Runner for Qwen3-Omni Code2Wav vocoder.

This class handles Code2Wav vocoder inference, converting RVQ codec codes to audio waveform. It follows the same pattern as AudioRunner and QwenViTRunner for consistency.

Public Functions

Code2WavRunner(std::string const &engineDir, cudaStream_t stream)#

Constructor for Code2WavRunner.

Parameters:
  • engineDir[in] Directory containing the Code2Wav engine

  • stream[in] CUDA stream for execution

~Code2WavRunner() noexcept = default#
bool generateWaveform(
std::vector<std::vector<int32_t>> const &codes,
rt::audioUtils::AudioData &outputAudio,
cudaStream_t stream
)#

Generate audio waveform from RVQ codes (single sample)

Parameters:
  • codes[in] RVQ codec codes [numQuantizers][seqLen]

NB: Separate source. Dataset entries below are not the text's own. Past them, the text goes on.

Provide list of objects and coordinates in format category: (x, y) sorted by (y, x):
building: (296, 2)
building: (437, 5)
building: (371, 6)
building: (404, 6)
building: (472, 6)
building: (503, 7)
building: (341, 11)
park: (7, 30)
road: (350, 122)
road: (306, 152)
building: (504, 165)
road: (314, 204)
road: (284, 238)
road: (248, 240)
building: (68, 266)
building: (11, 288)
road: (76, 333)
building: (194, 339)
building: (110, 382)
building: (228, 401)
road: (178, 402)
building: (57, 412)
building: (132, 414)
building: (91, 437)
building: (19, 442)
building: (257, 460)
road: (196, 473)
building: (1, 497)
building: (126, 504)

  • outputAudio[out] Output audio waveform data

  • stream[in] CUDA stream for execution

Returns:

True if generation succeeded, false otherwise

inline Code2WavConfig const &getConfig() const#

Get Code2Wav configuration.

Returns:

Reference to Code2Wav config

inline int64_t getExpectedWaveformLength(int64_t codeLen) const#

Get expected waveform length for given code length.

Parameters:

codeLen[in] Number of codec frames

Returns:

Expected waveform length in samples

struct Code2WavConfig#

Configuration for Qwen3-Omni Code2Wav vocoder All values initialized to 0 and must be read from config.json. Do NOT use hardcoded defaults that may not match the actual model.

Public Members

int32_t numQuantizers = {0}#

Number of RVQ quantizer layers.

int32_t codebookSize = {0}#

Codebook vocabulary size per layer.

int32_t hiddenSize = {0}#

Code2Wav hidden dimension.

int32_t decoderDim = {0}#

Decoder base dimension.

int32_t upsampleRate = {0}#

Total upsampling rate (codes → samples)

int32_t sampleRate = {24000}#

Output audio sample rate (24kHz for Qwen3-Omni)

int32_t chunkSize = {300}#

Chunk size for long sequences (in codec frames)

int32_t leftContextSize = {25}#

Overlap size to avoid boundary artifacts.